I will PM you with info I have about an editor. Good luck, Jimmy.
Quite the tale! I applaud your honesty. And you're right, nothing much good grows in the dark.
Great thanks to all, particularly Lisa Kern, who spotted my first post and got a bunch of friends to check it out.

Greg Correll had a nice review of "Babette's Feast" for the open call about Oscar. He talked about the artist's need for an audience, needing "only an opportunity to do their best." I'd like to find a larger audience for this work, but I wonder what would have happened if I put a couple of chapters and you weren't there? What if the trolls got to me before you did? Which turn would I have taken? For all my years in recovery I'm still a little fucked up in ways I find hard to explain. But please accept my applause for your role in this. Your example of a supportive creative community is the one I try to follow.

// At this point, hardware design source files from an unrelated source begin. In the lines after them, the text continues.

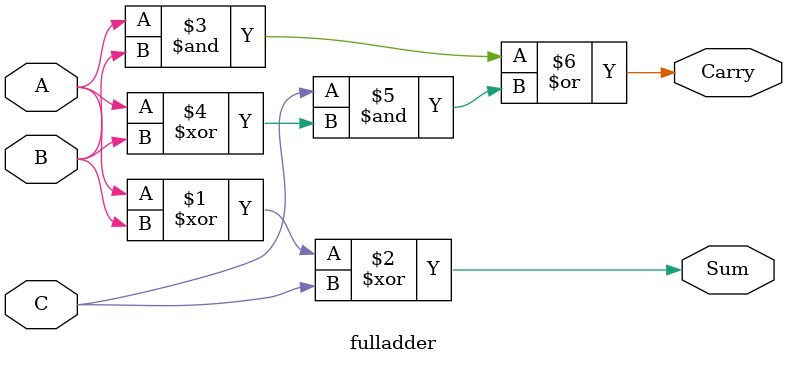
<source format=sv>

module fulladder(Sum, Carry, A, B, C);
  input A, B, C;
  output Sum, Carry;
  
  assign Sum = A^B^C;
  assign Carry = A&B | C&(A^B);
endmodule

</source>
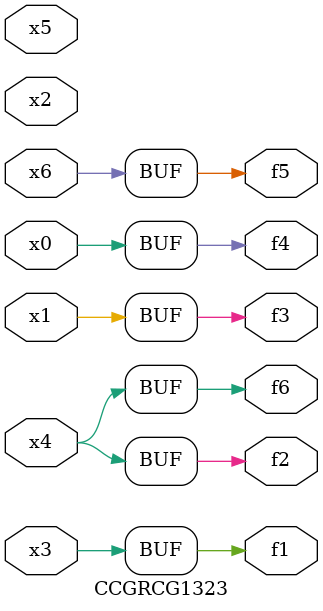
<source format=v>
module CCGRCG1323(
	input x0, x1, x2, x3, x4, x5, x6,
	output f1, f2, f3, f4, f5, f6
);
	assign f1 = x3;
	assign f2 = x4;
	assign f3 = x1;
	assign f4 = x0;
	assign f5 = x6;
	assign f6 = x4;
endmodule

</source>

Regarding the time frame issue or non issue. I appreciate the feedback. I didn't think it was a big deal but thought I'd throw it out there just the same.

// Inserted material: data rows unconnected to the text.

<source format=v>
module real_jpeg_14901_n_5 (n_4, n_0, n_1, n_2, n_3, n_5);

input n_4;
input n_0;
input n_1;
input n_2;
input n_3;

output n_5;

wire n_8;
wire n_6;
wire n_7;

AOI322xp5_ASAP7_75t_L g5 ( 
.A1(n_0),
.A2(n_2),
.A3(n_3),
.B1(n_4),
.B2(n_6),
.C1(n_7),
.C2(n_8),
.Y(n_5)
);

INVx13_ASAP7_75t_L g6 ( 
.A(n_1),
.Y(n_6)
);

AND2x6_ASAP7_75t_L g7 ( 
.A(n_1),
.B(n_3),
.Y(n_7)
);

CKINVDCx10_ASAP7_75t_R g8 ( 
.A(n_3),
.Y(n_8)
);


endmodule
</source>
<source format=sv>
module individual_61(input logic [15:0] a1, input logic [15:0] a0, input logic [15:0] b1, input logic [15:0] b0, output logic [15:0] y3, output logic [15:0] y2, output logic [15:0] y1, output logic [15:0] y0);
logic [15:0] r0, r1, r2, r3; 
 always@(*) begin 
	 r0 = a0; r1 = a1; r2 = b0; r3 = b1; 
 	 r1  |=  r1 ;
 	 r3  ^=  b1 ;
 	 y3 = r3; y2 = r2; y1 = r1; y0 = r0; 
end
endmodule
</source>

Regarding my future and my writing, I have always been amazed how people toss up such cool posts when they have full-time jobs and kids and whatnot. I enjoy the agony of writing, staring, wondering, pacing, before deciding, "That's fucking it!" then charging in. This will be tougher when I get back to work, but I'll just have to get tougher myself.

I'll never stop writing.
As I commented early on in reading your posts, the fact that this was a labor of love -- both the hospice care and the writing -- shines through these pieces.

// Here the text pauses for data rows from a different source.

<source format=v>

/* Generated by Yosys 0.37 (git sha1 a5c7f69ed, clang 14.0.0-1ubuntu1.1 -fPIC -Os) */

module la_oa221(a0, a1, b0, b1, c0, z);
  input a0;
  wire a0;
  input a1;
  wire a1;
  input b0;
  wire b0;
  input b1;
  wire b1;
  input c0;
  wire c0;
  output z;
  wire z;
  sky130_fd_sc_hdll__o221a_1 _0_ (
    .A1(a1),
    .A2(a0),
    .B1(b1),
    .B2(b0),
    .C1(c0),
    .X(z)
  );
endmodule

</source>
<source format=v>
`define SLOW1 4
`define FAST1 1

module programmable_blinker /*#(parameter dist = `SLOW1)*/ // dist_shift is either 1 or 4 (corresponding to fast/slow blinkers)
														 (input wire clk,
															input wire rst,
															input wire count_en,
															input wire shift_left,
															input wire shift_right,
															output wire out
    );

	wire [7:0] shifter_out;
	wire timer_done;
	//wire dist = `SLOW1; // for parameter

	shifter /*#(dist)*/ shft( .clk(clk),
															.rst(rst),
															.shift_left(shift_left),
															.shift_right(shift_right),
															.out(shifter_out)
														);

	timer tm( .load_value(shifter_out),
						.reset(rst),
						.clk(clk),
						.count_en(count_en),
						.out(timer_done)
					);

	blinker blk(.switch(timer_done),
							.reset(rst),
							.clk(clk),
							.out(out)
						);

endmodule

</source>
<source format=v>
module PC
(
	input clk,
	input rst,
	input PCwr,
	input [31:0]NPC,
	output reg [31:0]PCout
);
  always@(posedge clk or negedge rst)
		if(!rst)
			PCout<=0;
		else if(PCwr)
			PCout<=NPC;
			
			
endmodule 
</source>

As for the writing advice, I would only add that you got some good advice from Julia Cameron. I tell those I try to teach about writing to never, ever censor yourself when you're writing -- that's the work of an editor, and you can be the editor later. As far as I'm concerned writing and editing are two entirely different jobs requiring two entirely different parts of the brain. I do find that as my writing improves I need less editing than I once did -- and I think that's because I've learned to let the ideas flow.
jimmymac, I just finished, and I miss Mike and Jerry. As close as grief is to my own surface, it felt good to cry for someone else. You were a blessing to them, jimmymac, and I sincerely thank you for sharing that with me, with all of us. I am smiling now, remembering how we took care of Mama even after she had to go to hospice, and what it felt like to see her take her freedom breath. If there is such a thing as the afterlife, I hope they meet and laugh together, listening to Connie Francis. My mother had all her records, and they were a Sunday constant. Rated.
Freedom breath. I like that.
I'm new and only recently discovered your work. I am reading it bit by bit and the clarity and compassion you convey takes my breath away. Thank you for posting here and I look forward to making my way through all that you have written here.
""Sprung from cages on highway nine. . . ."
Jimmy, thanks for the series and for the explanation, and I love that your wife understood life is for living when you have given so much.

I think you are wise to have written this here; there is more writing to be done, and I hope you will keep on contributing when you are working.
I hate to see you go back to work. Hope you'll still be able to post regularly. Reading your stories all this time, I've felt as though you and I have been on the same journey on parallel tracks.

Re the vox populi -- easy answer on that one. When the eds. are looking for stuff to make up a cover, I expect they are looking for stand-alone pieces, rather than posts that are chapters in a longer story. No reflection at all on the writing, which -- as I've said before -- is clearly among the best here.

Your last little detail about the boys' shoes is so poignant. Even now, with my parents still alive (but, at 83 and 87, going downhill), it always makes me sad to see their shoes lined up by the door.
Thanks for sharing these "behind the scenes" thoughts. So glad you and Adele gave yourselves permission to go see Bruce. And like several others - the shoes just, well, you know. Beautiful.